*AIM OF THE EXERCISE*
For this exercise, write out each entry below exactly, omitting the images.

*Records from a collection*
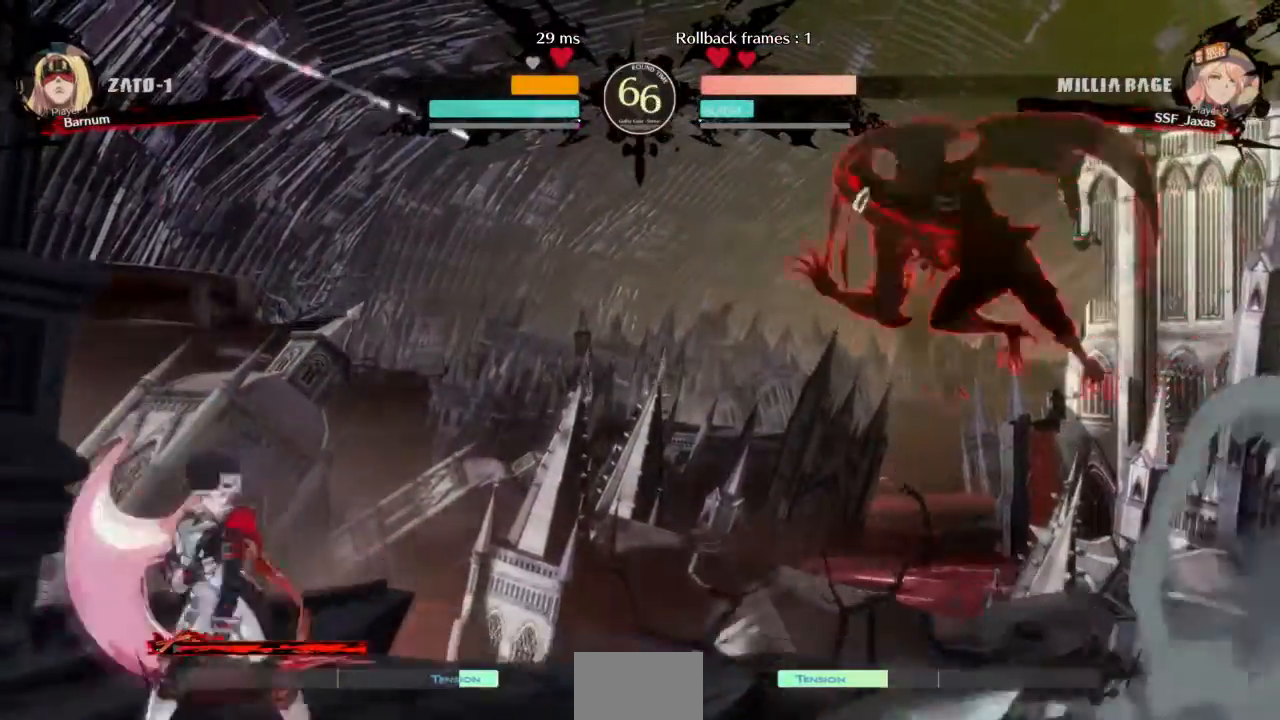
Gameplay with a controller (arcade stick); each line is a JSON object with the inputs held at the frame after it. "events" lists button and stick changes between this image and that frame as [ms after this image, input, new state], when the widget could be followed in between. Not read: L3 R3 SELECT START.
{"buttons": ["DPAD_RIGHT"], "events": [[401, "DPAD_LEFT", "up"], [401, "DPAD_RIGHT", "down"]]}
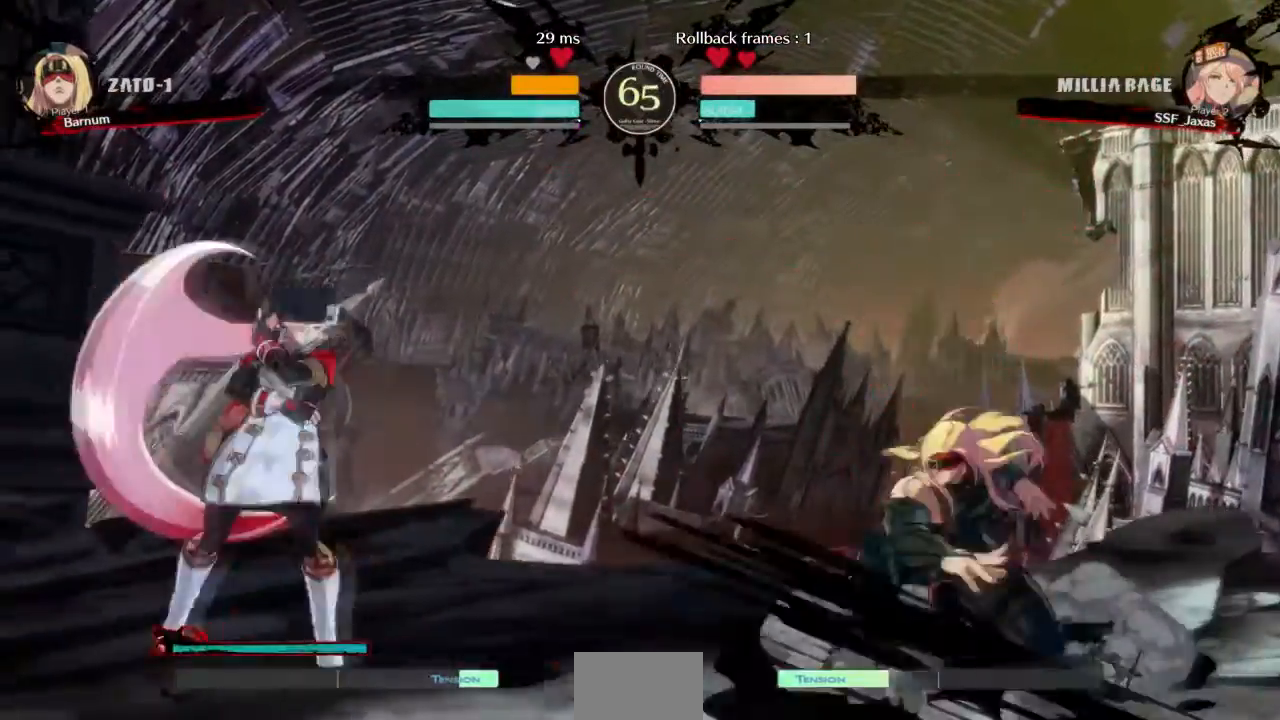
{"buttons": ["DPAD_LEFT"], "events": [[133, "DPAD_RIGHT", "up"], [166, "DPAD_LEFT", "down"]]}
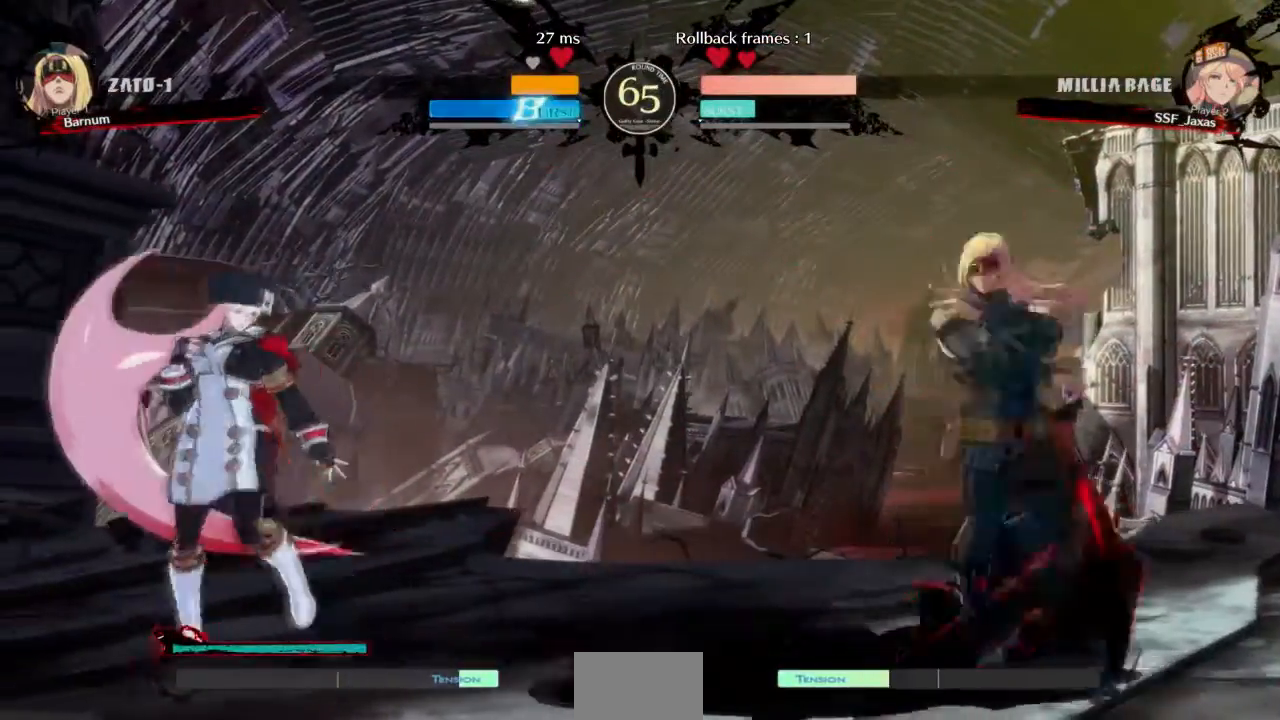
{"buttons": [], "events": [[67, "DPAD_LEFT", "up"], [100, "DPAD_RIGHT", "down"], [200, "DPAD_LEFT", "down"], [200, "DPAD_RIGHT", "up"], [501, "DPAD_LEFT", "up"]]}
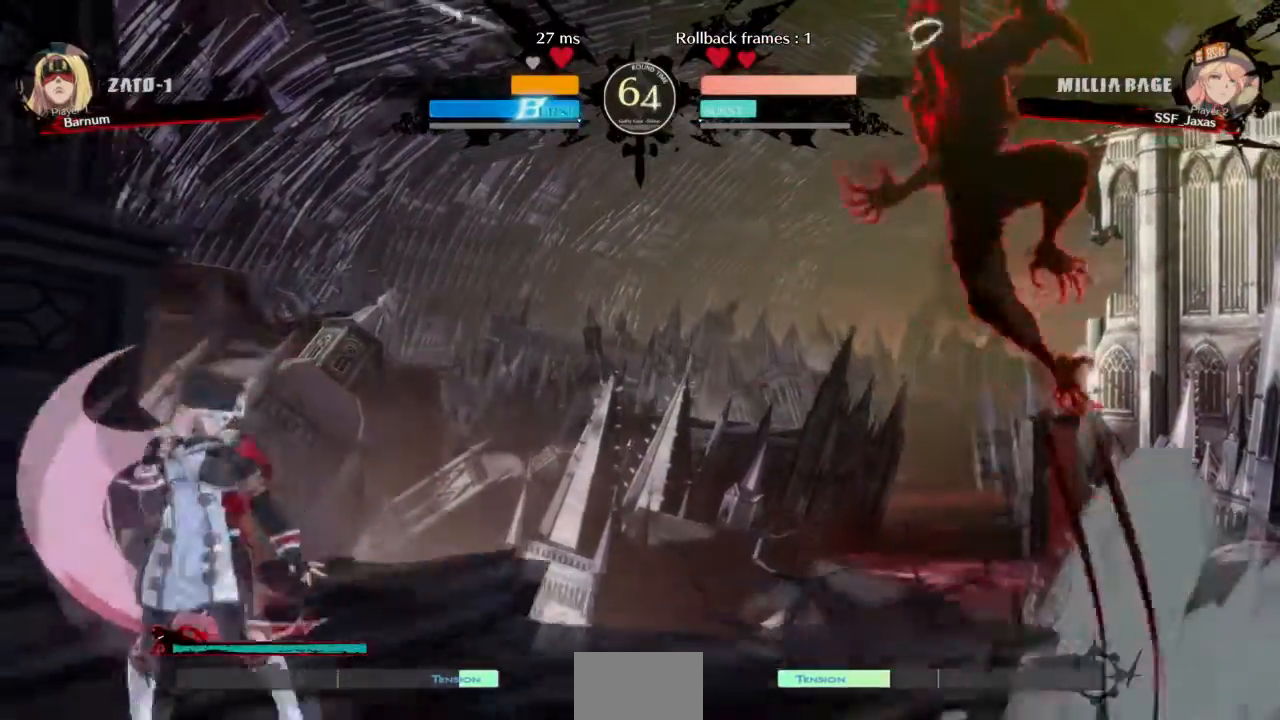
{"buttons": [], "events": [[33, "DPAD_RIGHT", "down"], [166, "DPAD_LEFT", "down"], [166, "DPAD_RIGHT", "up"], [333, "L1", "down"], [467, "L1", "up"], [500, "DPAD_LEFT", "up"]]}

*WRITTEN RESPONSE*
Gameplay with a controller (arcade stick); each line is a JSON object with the inputs held at the frame after it. "events" lists button and stick changes between this image and that frame as [ms after this image, input, new state], when the widget could be followed in between. Not read: L3 R3 SELECT START.
{"buttons": ["DPAD_RIGHT"], "events": [[401, "DPAD_LEFT", "up"], [401, "DPAD_RIGHT", "down"]]}
{"buttons": ["DPAD_LEFT"], "events": [[133, "DPAD_RIGHT", "up"], [166, "DPAD_LEFT", "down"]]}
{"buttons": [], "events": [[67, "DPAD_LEFT", "up"], [100, "DPAD_RIGHT", "down"], [200, "DPAD_LEFT", "down"], [200, "DPAD_RIGHT", "up"], [501, "DPAD_LEFT", "up"]]}
{"buttons": [], "events": [[33, "DPAD_RIGHT", "down"], [166, "DPAD_LEFT", "down"], [166, "DPAD_RIGHT", "up"], [333, "L1", "down"], [467, "L1", "up"], [500, "DPAD_LEFT", "up"]]}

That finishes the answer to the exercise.